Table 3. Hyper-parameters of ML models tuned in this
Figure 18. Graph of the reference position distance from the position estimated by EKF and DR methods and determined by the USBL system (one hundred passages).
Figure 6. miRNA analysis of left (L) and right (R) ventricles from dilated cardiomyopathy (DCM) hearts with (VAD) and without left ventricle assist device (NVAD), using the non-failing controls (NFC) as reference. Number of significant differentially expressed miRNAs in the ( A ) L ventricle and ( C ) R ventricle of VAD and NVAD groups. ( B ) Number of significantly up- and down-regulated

++++

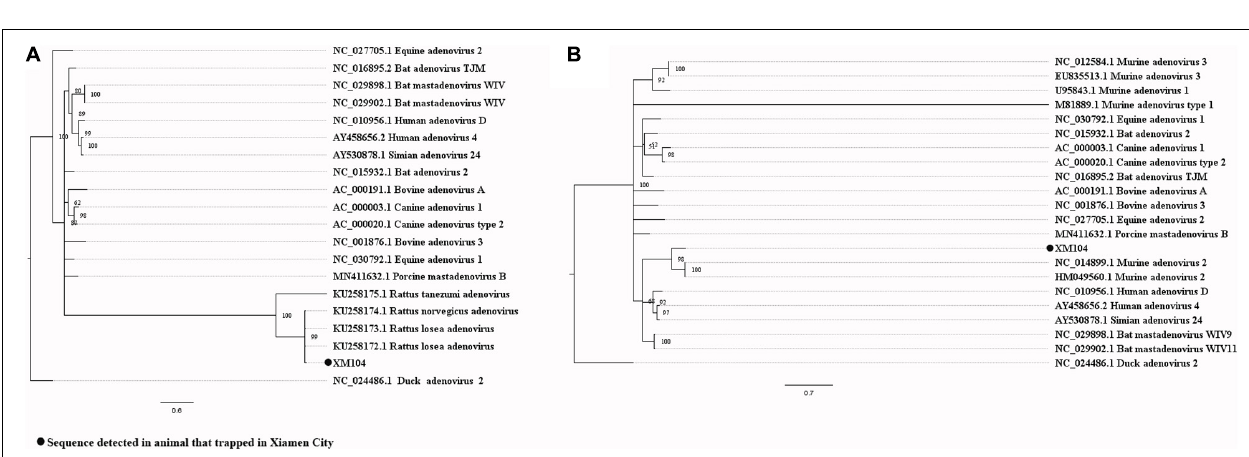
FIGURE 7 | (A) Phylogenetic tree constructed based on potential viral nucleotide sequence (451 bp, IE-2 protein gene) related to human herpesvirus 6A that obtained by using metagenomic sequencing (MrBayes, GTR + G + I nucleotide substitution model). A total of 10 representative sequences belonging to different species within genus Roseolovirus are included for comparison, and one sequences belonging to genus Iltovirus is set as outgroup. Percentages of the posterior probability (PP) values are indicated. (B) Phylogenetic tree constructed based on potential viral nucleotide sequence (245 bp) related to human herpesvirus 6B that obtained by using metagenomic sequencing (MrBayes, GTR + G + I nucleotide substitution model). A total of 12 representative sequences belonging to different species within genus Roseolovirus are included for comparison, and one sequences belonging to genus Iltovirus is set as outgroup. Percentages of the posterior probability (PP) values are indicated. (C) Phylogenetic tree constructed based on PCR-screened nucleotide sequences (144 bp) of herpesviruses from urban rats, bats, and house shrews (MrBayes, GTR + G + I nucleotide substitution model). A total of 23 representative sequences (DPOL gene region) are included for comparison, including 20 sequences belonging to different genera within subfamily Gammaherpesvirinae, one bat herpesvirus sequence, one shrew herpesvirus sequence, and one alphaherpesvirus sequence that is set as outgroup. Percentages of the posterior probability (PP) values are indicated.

++++

* What you will do
In how many lines of the preceding material does the word "reference" occur? Answer with the number only.

* Exercise response
2